A federal court in the Ninth Circuit has held that PMA preemption extends beyond claims involving medical devices approved through the more traditional PMA process. It now also includes claims involving devices that were approved under the FDA’s humanitarian device exemption, or HDE. See Brandt v. Medtronic, Inc., 2016 U.S. Dist. LEXIS 43512 (D. Nev. Mar. 31, 2016). For those of us who didn’t know, HDE applies to devices that treat or diagnose conditions that affect fewer than 4,000 people per year. The device implanted in the plaintiff in Brandt was an HDE device intended to treat gastroparesis, a relatively rare stomach condition that leads to chronic nausea and vomiting. Id. at *1. The plaintiff ultimately suffered medical complications and brought a lawsuit asserting the usual line-up of defect and other claims.

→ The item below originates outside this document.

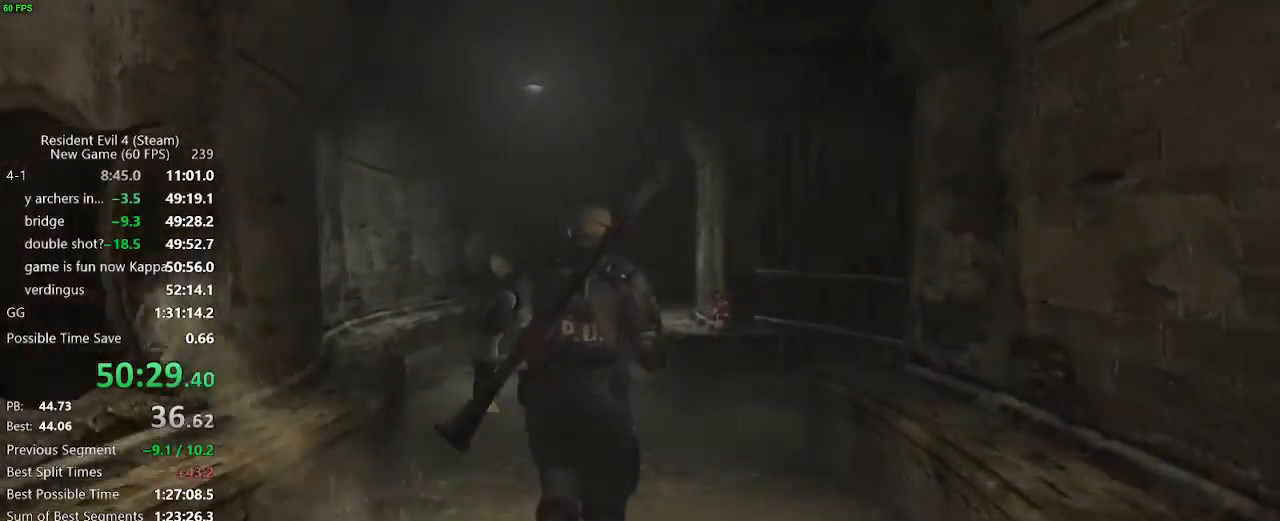
{"keys": ["f", "return", "w"], "mouse": [], "events": [[367, "f", "down"], [417, "f", "up"], [467, "f", "down"], [467, "return", "down"]]}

The court granted Medtronic’s motion to dismiss based on PMA preemption. The court held that, under Riegel, plaintiff’s claims would be preempted if the device had been approved under the PMA process, the device implanted in plaintiff was an HDE device, and there was no real dispute that HDE devices are subject to the FDA’s PMA process. Id. at *8. In fact, the Riegel decision itself used an HDE device as an example of a device subject to the PMA process. Id. n.2 (citing Riegel v. Medtronic, 552 U.S.312, 318 (2008)).

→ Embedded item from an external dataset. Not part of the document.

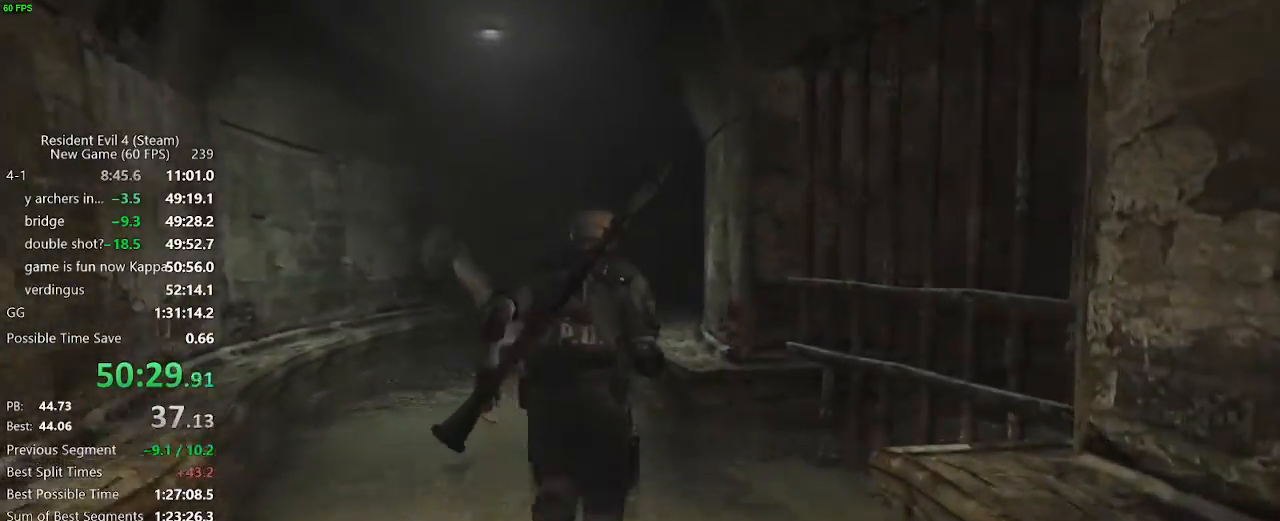
{"keys": ["f", "w"], "mouse": [], "events": [[17, "f", "up"], [17, "return", "up"], [67, "return", "down"], [100, "return", "up"], [150, "f", "down"], [200, "f", "up"], [200, "return", "down"], [250, "return", "up"], [300, "return", "down"], [333, "return", "up"], [383, "f", "down"], [383, "return", "down"], [433, "f", "up"], [483, "f", "down"], [483, "return", "up"]]}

Accordingly, the court applied PMA preemption. The Court dismissed plaintiff’s defect, warranty and fraud claims because each was based on a Medtronic’s allegedly flawed design, manufacture, production and distribution of the device, all of which are issues squarely addressed in the FDA’s PMA review process. Id. at *9. The court further held that, even if plaintiff’s claims were read to allege that Medtronic misled the FDA, they would still be preempted under Buckman v. Plaintiffs’ Legal Comm., 531 U.S. 341, 348 (2001). Id. at *11.

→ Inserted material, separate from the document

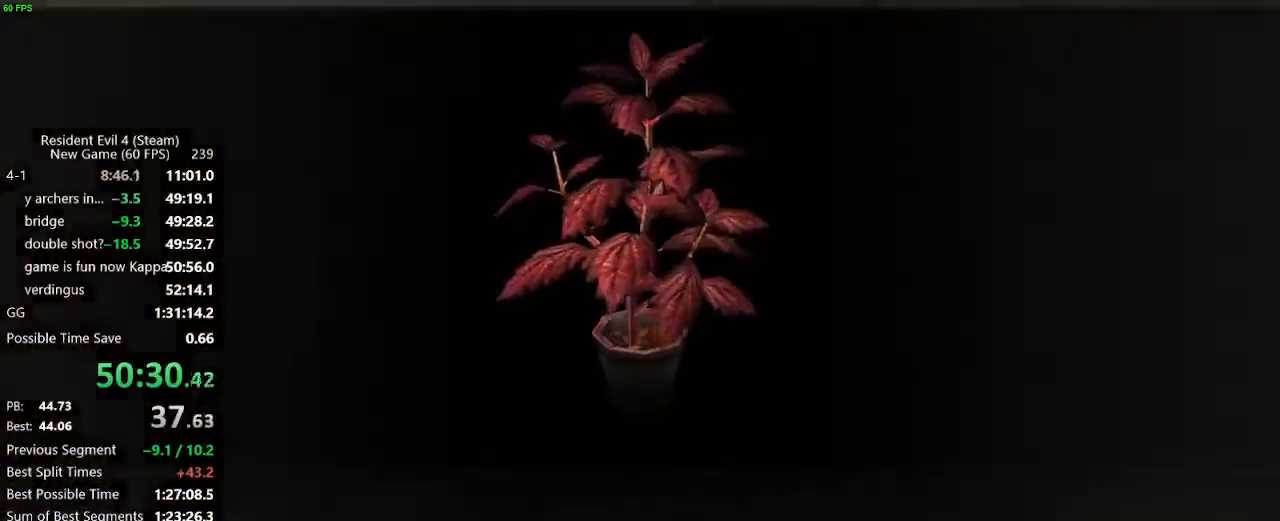
{"keys": ["w"], "mouse": [], "events": [[33, "f", "up"], [33, "return", "down"], [83, "return", "up"], [167, "a", "down"], [167, "f", "down"], [167, "return", "down"], [217, "f", "up"], [217, "return", "up"], [267, "a", "up"]]}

Now, this isn’t quite the end of this case. The court gave the plaintiff an opportunity to replead her parallel violation claims, which were based on Medtronic’s alleged failure to report certain events or risks to the FDA. But plaintiff’s limited (and likely short-lived) victory does not overshadow the key ruling of Brandt: PMA preemption applies to HDE devices. This is the first decision of this kind that we’ve seen. With it now on the books, we will watch how other courts treat this additional application of PMA preemption.